*Work task*
From the first line of the records through the line containing "Rendered at 2001 by 1125 pixels.", retype every line exactly and nothing else.

*Records for processing*
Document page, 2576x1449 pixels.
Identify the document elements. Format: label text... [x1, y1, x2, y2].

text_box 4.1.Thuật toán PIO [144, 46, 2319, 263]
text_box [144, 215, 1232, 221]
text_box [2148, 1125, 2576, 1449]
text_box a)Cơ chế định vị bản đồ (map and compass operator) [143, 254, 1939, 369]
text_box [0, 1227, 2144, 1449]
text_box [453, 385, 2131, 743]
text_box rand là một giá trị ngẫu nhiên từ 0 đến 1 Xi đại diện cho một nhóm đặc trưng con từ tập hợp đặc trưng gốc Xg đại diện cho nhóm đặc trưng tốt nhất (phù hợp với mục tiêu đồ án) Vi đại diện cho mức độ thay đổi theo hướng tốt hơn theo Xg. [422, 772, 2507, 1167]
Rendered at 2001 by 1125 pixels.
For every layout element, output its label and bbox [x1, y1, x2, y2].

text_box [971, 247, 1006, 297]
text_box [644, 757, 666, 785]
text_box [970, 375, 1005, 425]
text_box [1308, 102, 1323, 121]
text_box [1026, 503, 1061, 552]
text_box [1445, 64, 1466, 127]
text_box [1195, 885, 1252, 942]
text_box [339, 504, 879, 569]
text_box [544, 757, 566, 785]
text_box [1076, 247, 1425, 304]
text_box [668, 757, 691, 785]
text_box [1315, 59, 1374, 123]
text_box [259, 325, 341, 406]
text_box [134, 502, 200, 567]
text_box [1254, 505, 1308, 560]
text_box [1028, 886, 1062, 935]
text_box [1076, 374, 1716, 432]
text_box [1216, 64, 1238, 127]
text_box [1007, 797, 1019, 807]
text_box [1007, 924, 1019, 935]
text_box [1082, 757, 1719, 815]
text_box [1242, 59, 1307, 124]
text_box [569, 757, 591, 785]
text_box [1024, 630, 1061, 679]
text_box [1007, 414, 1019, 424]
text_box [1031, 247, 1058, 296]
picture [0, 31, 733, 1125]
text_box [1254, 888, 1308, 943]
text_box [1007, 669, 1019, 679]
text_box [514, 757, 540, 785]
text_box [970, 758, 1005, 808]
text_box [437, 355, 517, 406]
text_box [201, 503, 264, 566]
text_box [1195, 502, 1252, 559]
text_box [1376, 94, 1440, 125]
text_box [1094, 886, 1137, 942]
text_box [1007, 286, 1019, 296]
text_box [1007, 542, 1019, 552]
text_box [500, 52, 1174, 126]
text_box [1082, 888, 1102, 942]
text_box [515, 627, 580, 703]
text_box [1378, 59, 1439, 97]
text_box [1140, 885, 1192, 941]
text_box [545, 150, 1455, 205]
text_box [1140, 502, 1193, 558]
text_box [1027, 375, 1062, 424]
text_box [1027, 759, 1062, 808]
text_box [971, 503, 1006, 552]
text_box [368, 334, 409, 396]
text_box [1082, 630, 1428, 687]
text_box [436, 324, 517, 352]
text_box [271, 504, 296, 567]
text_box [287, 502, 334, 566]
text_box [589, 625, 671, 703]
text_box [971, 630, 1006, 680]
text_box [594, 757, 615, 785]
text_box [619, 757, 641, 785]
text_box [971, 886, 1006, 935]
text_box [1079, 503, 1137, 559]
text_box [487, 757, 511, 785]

*Response*
Document page, 2576x1449 pixels.
Identify the document elements. Format: label text... [x1, y1, x2, y2].

text_box 4.1.Thuật toán PIO [144, 46, 2319, 263]
text_box [144, 215, 1232, 221]
text_box [2148, 1125, 2576, 1449]
text_box a)Cơ chế định vị bản đồ (map and compass operator) [143, 254, 1939, 369]
text_box [0, 1227, 2144, 1449]
text_box [453, 385, 2131, 743]
text_box rand là một giá trị ngẫu nhiên từ 0 đến 1 Xi đại diện cho một nhóm đặc trưng con từ tập hợp đặc trưng gốc Xg đại diện cho nhóm đặc trưng tốt nhất (phù hợp với mục tiêu đồ án) Vi đại diện cho mức độ thay đổi theo hướng tốt hơn theo Xg. [422, 772, 2507, 1167]
Rendered at 2001 by 1125 pixels.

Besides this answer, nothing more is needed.